Superfoods never looked so good…

By Pat Lupica on September 15, 2021

With a string of holidays around the corner, along with access to abundant goodies that tend to include unhealthy fats and sugar, maintaining a healthy diet may be in the back of your mind - especially as it pertains to the unwelcomed extra pounds that hang around well after the holidays. With this in mind, the hunt is on for nutrient-dense foods that curb cravings, feed the microbiome, and ultimately energize the body while making it easier to enjoy some of those holiday treats without (too many) adverse effects. Wouldn't it be great to get to January 2022 without health or weight loss concerns?

Chia Seeds are one of the most nutrient-dense foods around. While the Chia Seed is trending in the natural foods space, this tiny nutty flavored seed is not new; it has been traced back to the Aztec and Mayan civilizations and was considered a super food in ancient times. It is traditionally soaked or cooked in liquid (rather than eating dry) because it expands as soon as it comes in contact with moisture, and a little goes a long way.

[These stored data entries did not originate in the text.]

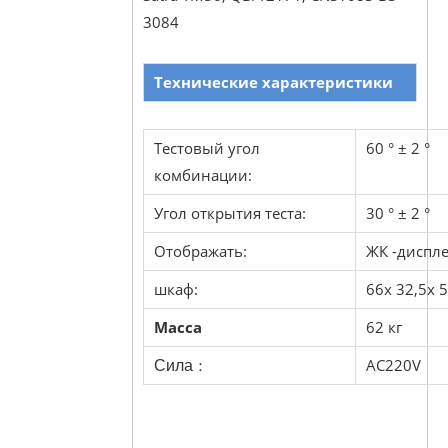
3084
Технические характеристики
Тестовый угол
60 ° ± 2 °
комбинации:
Угол открытия теста:
30 ° ± 2 °
Отображать:
ЖК -диспле
шкаф:
66x 32,5x 5
Масса
62 кг
：
AC220V
Сила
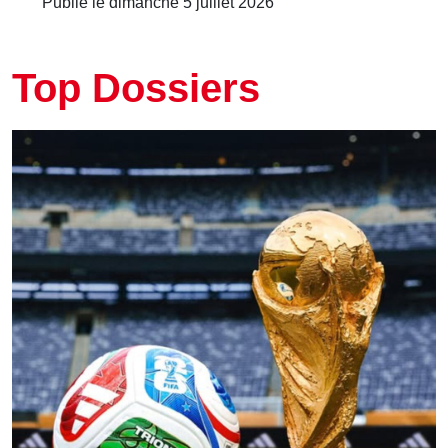
Publié le dimanche 5 juillet 2026
Top Dossiers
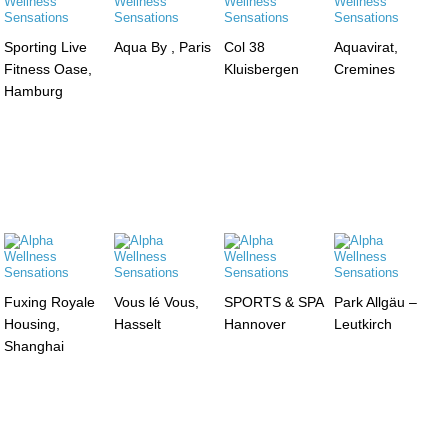
Sporting Live
Aqua By , Paris
Col 38
Aquavirat,
Fitness Oase,
Kluisbergen
Cremines
Hamburg
Fuxing Royale
Vous lé Vous,
SPORTS & SPA
Park Allgäu –
Housing,
Hasselt
Hannover
Leutkirch
Shanghai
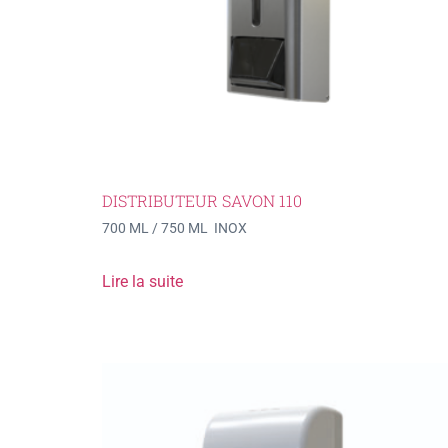
DISTRIBUTEUR SAVON 110
700 ML / 750 ML INOX
Lire la suite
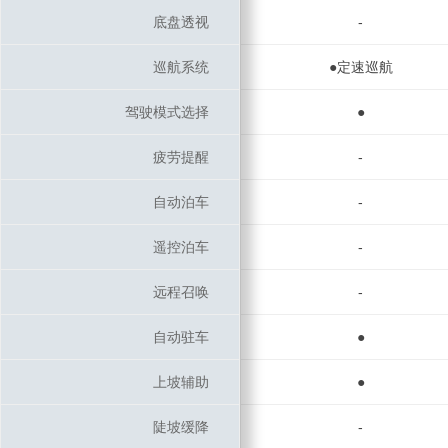
底盘透视
底盘透视
-
巡航系统
巡航系统
●定速巡航
驾驶模式选择
驾驶模式选择
●
疲劳提醒
疲劳提醒
-
自动泊车
自动泊车
-
遥控泊车
遥控泊车
-
远程召唤
远程召唤
-
自动驻车
自动驻车
●
上坡辅助
上坡辅助
●
陡坡缓降
陡坡缓降
-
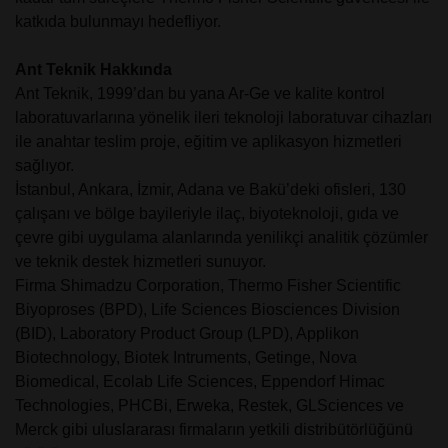
katkıda bulunmayı hedefliyor.
Ant Teknik Hakkında
Ant Teknik, 1999’dan bu yana Ar-Ge ve kalite kontrol
laboratuvarlarına yönelik ileri teknoloji laboratuvar cihazları
ile anahtar teslim proje, eğitim ve aplikasyon hizmetleri
sağlıyor.
İstanbul, Ankara, İzmir, Adana ve Bakü’deki ofisleri, 130
çalışanı ve bölge bayileriyle ilaç, biyoteknoloji, gıda ve
çevre gibi uygulama alanlarında yenilikçi analitik çözümler
ve teknik destek hizmetleri sunuyor.
Firma Shimadzu Corporation, Thermo Fisher Scientific
Biyoproses (BPD), Life Sciences Biosciences Division
(BID), Laboratory Product Group (LPD), Applikon
Biotechnology, Biotek Intruments, Getinge, Nova
Biomedical, Ecolab Life Sciences, Eppendorf Himac
Technologies, PHCBi, Erweka, Restek, GLSciences ve
Merck gibi uluslararası firmaların yetkili distribütörlüğünü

This tiny wholegrain gluten free seed caught my attention because of its amazing nutritional profile...One ounce of Chia Seeds has 10 grams of Fiber, 5 grams of Protein, and has more Omega-3 fatty acids than salmon.2

While fiber is not a nutrient, it is vital for digestive health; consequently, fiber is linked to weight loss and maintenance. Chia seeds primarily contain soluble fiber, which can slow digestion and prevent sugar spikes - think See's candy, pastries, and other sweets around the holidays. "Fiber intake is inversely associated with body weight and body fat…. the addition of dietary fiber generally decreases food intake and, hence, body weight". 4,5 Once you include fiber as a mainstay in your daily diet, you will find that those rich holiday foods will be less tempting. Your body will have a better chance of processing the rich foods, and elevated blood sugar levels can be better managed.  

Protein plays a role in a large range of functions in the body including making red blood cells that carry oxygen throughout the body, building muscle, and immune system support.3 This tiny chia seed can be incorporated in many foods to give you a boost of protein. This is precisely why we included this nutritional powerhouse in our Plant Pantry Panang Vegetable soup.

Omega-3s, polyunsaturated fat, influences many functions in the body to include energy creation, improves cholesterol levels, and supports healthy heart function.1 Chia seeds are also a rich source of antioxidants and they help the body absorb fat-soluble vitamins - A, D, E and K.6  You need healthy fats every day but it is especially important during the holiday season when your food choices may not be the best. 

If you have not guessed already, Chia Seeds are an important ingredient in OUR pantry. Our Panang Vegetable soup is made with Chia seeds along with other great ingredients like cauliflower, root vegetables, coconut milk, savory herbs, and Ayurvedicspices to include turmeric, ginger, and nigella (black cumin). This flavorful Thai inspired soup could easily be incorporated at the start of dinner - providing all the benefits already discussed or enjoyed at lunch - before hitting the potluck tables. 


Armed with her aunt’s amazing recipes, Pat founded Plant Pantry to put the wellness back in soups. She was raised on a plant-based diet but it wasn’t until she was well into adulthood that she realized the significant role nutrition plays in quality of life. Plant Pantry soups are incredibly creamy plant-based soups that are just as delicious as they are nutritious. In her spare time, Pat studies Nutrition Science - most recently at Stanford University. When she is not studying nutrition, you can find her cooking with her granddaughters, hiking, or enjoying the beach. 



  1. AMA, Polyunsaturated Fat, (nd)., accessed 7/28/21.
  2. Gunnars, K.(2018). 11 Proven Health Benefits of Chia Seeds, Healthline,
  3. MedlinePlus, nd. What are proteins and what do they do? What are proteins and what do they do?: MedlinePlus Genetics
  4. Slavin, J. (2013). Fiber and Prebiotics: Mechanisms and Health Benefits. Nutrients 2013, 5, 1417-1435; doi:10.3390/nu5041417, Nutrients | An Open Access Journal from MDPI
  5. Slavin, J. (2005). Dietary fiber and body weight. Science Direct, Nutrition,
    Volume 21, Issue 3, Pages 411-418,
  6. Link, R. 2019. Chia Seeds Benefits: The Omega-3, Protein-Packed Superfood.